Nicolas Sarkozy s'est donc montré « très satisfait » que les Etats membres se soient mis d'accord pour examiner « toutes les options nécessaires » à trois conditions:
* il doit y avoir un besoin démontré (en clair: des massacres contre les civils)
*il faut une base juridique (c'est-à-dire une résolution de l'ONU)
* et troisièmement: les pays arabes doivent clairement soutenir cette éventuelle démarche militaire, ou mieux encore, y participer.

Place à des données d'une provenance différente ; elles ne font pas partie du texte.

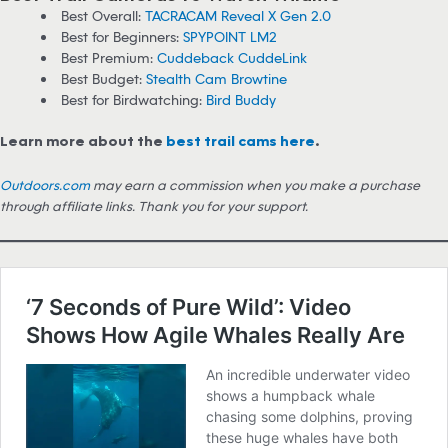
Best Overall:
TACRACAM Reveal X Gen 2.0
Best for Beginners:
SPYPOINT LM2
Best Premium:
Cuddeback CuddeLink
Best Budget:
Stealth Cam Browtine
Best for Birdwatching:
Bird Buddy
Learn more about the
best trail cams here
.
Outdoors.com
may earn a commission when you make a purchase
through affiliate links. Thank you for your support.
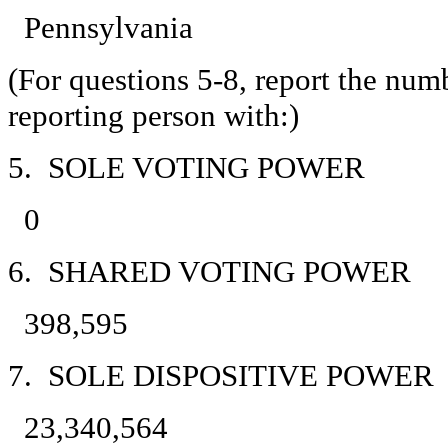
Pennsylvania
(For questions 5-8, report the num
reporting person with:)
5. SOLE VOTING POWER
0
6. SHARED VOTING POWER
398,595
7. SOLE DISPOSITIVE POWER
23,340,564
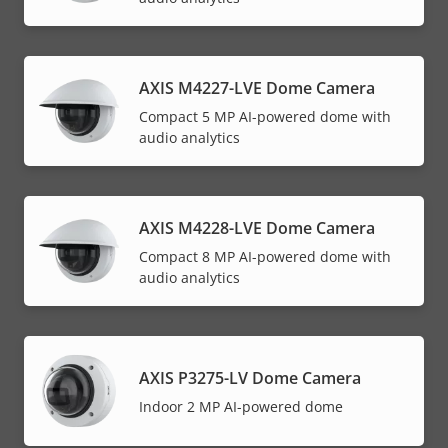
AXIS M4227-LVE Dome Camera
Compact 5 MP AI-powered dome with
audio analytics
AXIS M4228-LVE Dome Camera
Compact 8 MP AI-powered dome with
audio analytics
AXIS P3275-LV Dome Camera
Indoor 2 MP AI-powered dome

Si c'est démontré qu'on attaque la population civile d'une façon tout à fait injuste alors on est prêt à examiner toutes les options nécessaires pour aider cette population.

Herman Van Rompuy
11-03-2011


Pour sa part, le président américain aussi reconnait la légitimité de l'opposition libyenne. Barack Obama va également nommer un représentant auprès du Conseil national de transition. « Les Etats-Unis et la communauté internationale ont l'obligation de faire ce qu'ils peuvent pour empêcher la répétition de ce qui s'est passé dans les Balkans dans les années 90, de ce qui s'est passé au Rwanda », a-t-il déclaré lors d’une conférence de presse à Washington, ce vendredi.


Sur le terrain, les combats continuent

Avec nos envoyés spéciaux à Benghazi

Ce vendredi 11 mars 2011, des milliers de personnes se sont rassemblées à Benghazi pour célébrer « la journée de la liberté », mais les informations en provenance de la zone des combats restent extrêmement confuses.

Les combats se concentrent autour de la localité pétrolière de Ras Lanouf, une localité reprise jeudi soir par les troupes fidèles au colonel Kadhafi. Les insurgés affirment ce vendredi soir avoir repris du terrain dans cette zone, c’est évidemment impossible à vérifier, alors que l’aviation de Tripoli a bombardé dans l’après-midi les installations de la raffinerie de pétrole, mais également des positions rebelles.

A une cinquantaine de kilomètres de Ras Lanouf, en début d’après-midi, les insurgés se rassemblaient pour repartir au combat. Une armée presque improvisée, dont les hommes semblent communiquer par téléphone portable, des hommes jeunes qui n’ont souvent eu pratiquement aucune formation militaire. Ils partent avec des fusils et des 12.7, de l’artillerie fixée à l’arrière de pick-up, ils partent à l’assaut des troupes fidèles au colonel Kadhafi.

Sur la route c’est un va et vient incessant, de voitures civiles, d’ambulances aussi et de véhicules chargés de jeunes insurgés visiblement épuisés, survoltés, mais extraordinairement déterminés et enthousiastes.